İnceleme Metni →
Artık ajanınızın ne yapacağını ve nerede çalışacağını bildiğinize göre, önemli bir soru sormanın zamanı geldi.
Bu sorun gerçekten bir ajana ihtiyaç duyuyor mu?
Her proje bir ajana ihtiyaç duymaz; hatta her otomasyon projesi bile. Bazen basit bir iş akışı, betik veya kurallara dayalı bir süreç işi daha iyi yapar. Aradaki farkı anlamak ileride zaman, para ve kafa karışıklığını önler.
Bir yapay zeka ajanı, yalnızca talimatları yerine getirmekten fazlası için tasarlanmıştır. Doğal dilde okur, yazar ve konuşur. Niyeti yorumlar, bilgiyi uygular ve belirsiz durumlarda karar verir. Bu esneklik onu güçlü kılar, ancak aynı zamanda karmaşıklık da ekler. Her LLM çağrısı token, zaman ve risk demektir. Bu yüzden, gerçekten muhakeme veya dil anlayışı gerektiren işler için ajan kullanmak mantıklıdır.
Eğer görev deterministikse (yani tek bir öngörülebilir girdi ve tek bir öngörülebilir çıktı varsa), genellikle bir iş akışı veya otomasyon aracı daha iyidir. (Küçük bir ipucu: Botpress ikisini de yapabilir!)
Eğer görev bağlam, yorumlama veya sohbet içeriyorsa, yapay zeka ajanı doğru seçimdir.
Şimdi Terminal Roast'un bu konuya nasıl yaklaştığına bakalım.
Taryn'in ekibi ilk görevini belirledi: yeni kahve aromaları ve tarifleri hakkında müşteri geri bildirimi toplamak. Baş barista Adrian, ajanın bunu iki şekilde yapabileceğini öneriyor.
İlki sohbet tabanlı. Ajan, müşteriye bir içeceği neden beğendiğini veya beğenmediğini sorar ve gerekçesini anlamaya çalışır. Bu, incelik, yorumlama ve hafıza gerektirir. Bir ajan için uygundur.

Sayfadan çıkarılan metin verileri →

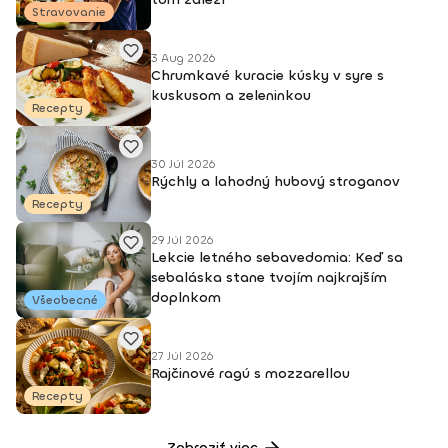
Stravovanie
3 Aug 2026
Chrumkavé kuracie kúsky v syre s
kuskusom a zeleninkou
Recepty
30 Júl 2026
Rýchly a lahodný hubový stroganov
Recepty
29 Júl 2026
Lekcie letného sebavedomia: Keď sa
sebaláska stane tvojím najkrajším
doplnkom
Všeobecné
27 Júl 2026
Rajčinové ragú s mozzarellou
Recepty
Zobraziť viac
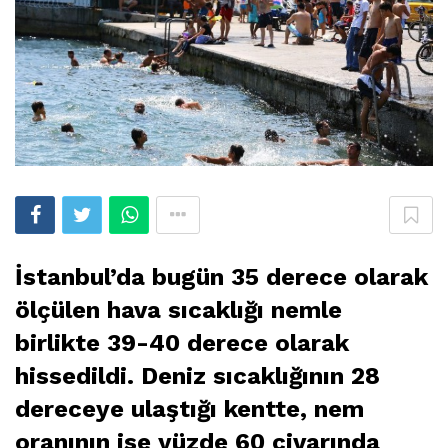
İstanbul’da bugün 35 derece olarak
ölçülen hava sıcaklığı nemle
birlikte 39-40 derece olarak
hissedildi. Deniz sıcaklığının 28
dereceye ulaştığı kentte, nem
oranının ise yüzde 60 civarında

Yapmanız Gerekenler → İnceleme metnine göre Taryn'in ekibinin belirlediği ilk görev nedir?

Alıştırma Çözümü → Yeni kahve aromaları ve tarifleri hakkında müşteri geri bildirimi toplamak.